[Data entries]
▬▬▬▬▬▬
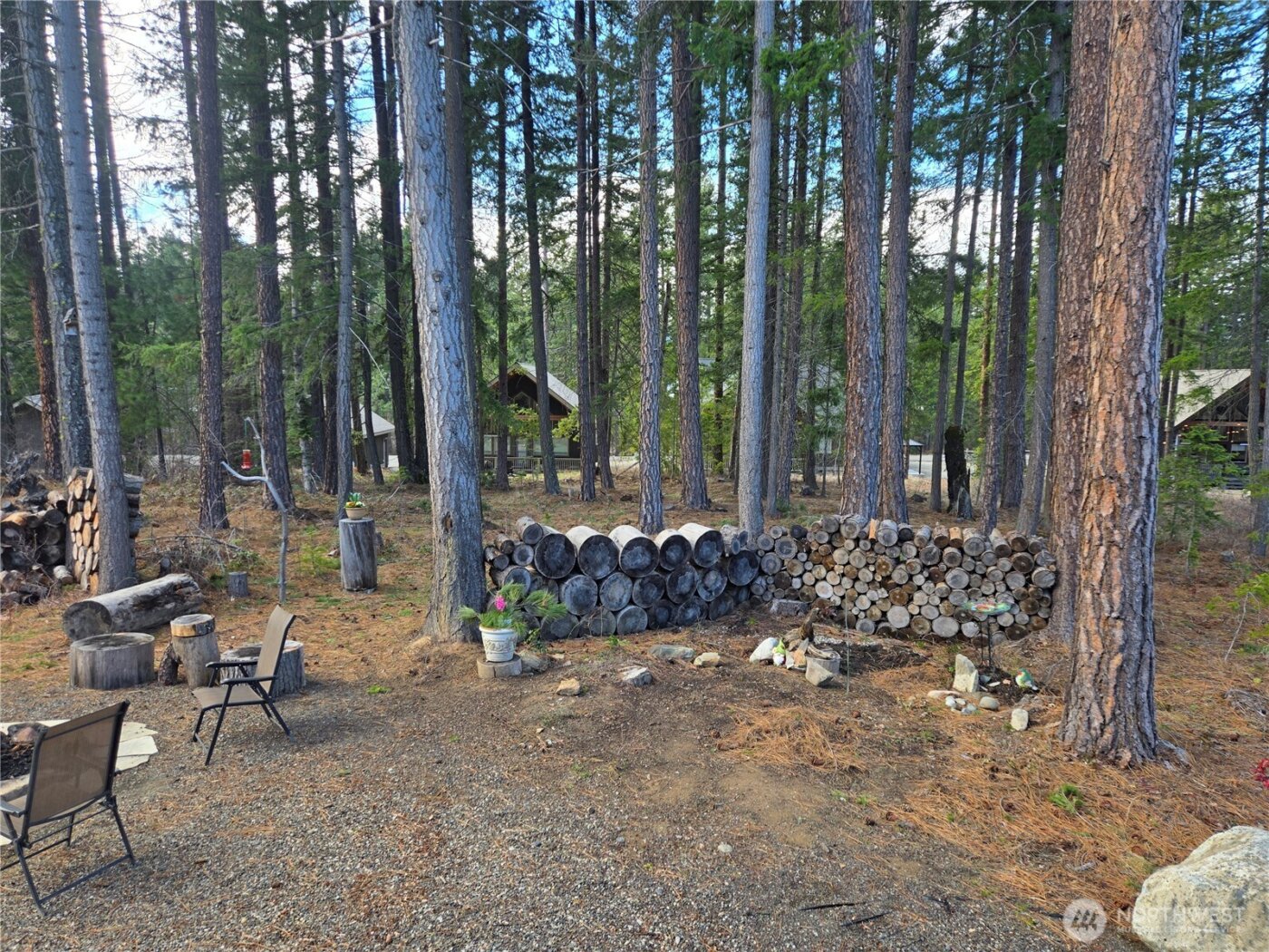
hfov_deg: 73.9
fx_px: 843
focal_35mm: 23
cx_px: 634
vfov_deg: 58.9
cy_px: 476
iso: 25
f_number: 1.8
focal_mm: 5.4
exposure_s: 1/276
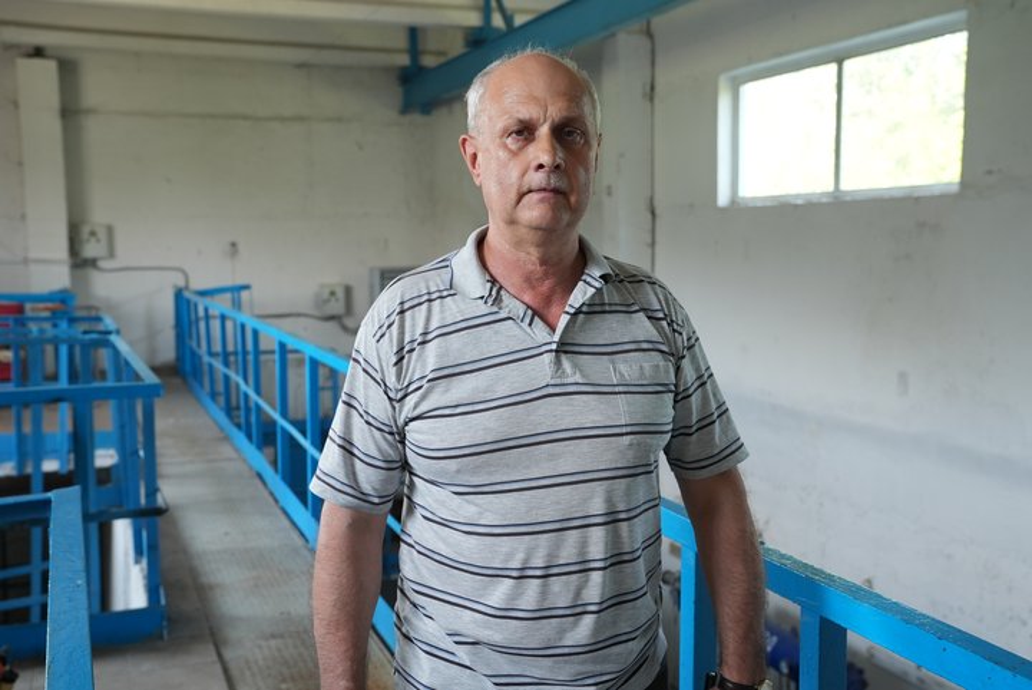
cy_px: 345
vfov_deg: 35.1
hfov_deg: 50.7
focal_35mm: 38
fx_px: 1090
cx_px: 516
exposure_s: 1/100
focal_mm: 38
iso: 1000
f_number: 5
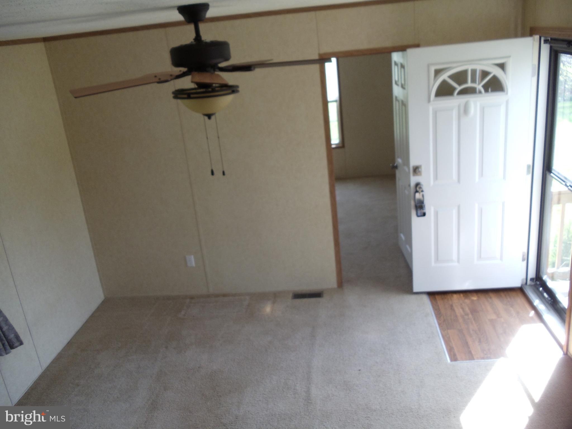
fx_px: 727
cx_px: 286
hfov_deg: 42.9
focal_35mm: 44
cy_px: 214
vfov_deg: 32.9
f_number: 3.5
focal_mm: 6
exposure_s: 1/60
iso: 100
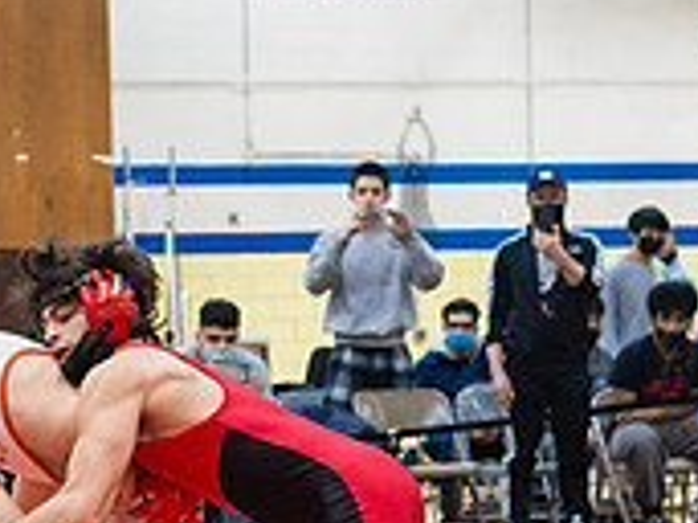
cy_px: 479
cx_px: 90
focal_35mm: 136
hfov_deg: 14.4
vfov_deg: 10.8
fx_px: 2740
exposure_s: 1/400
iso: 4000
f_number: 3.5
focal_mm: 35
▬▬▬▬▬▬
→ Instructions to follow
Copy the lines exactly. Start at the line with "vfov_deg: 32.9", end at the last line above, include both, and omit all pictures.

→ Task result
vfov_deg: 32.9
f_number: 3.5
focal_mm: 6
exposure_s: 1/60
iso: 100
cy_px: 479
cx_px: 90
focal_35mm: 136
hfov_deg: 14.4
vfov_deg: 10.8
fx_px: 2740
exposure_s: 1/400
iso: 4000
f_number: 3.5
focal_mm: 35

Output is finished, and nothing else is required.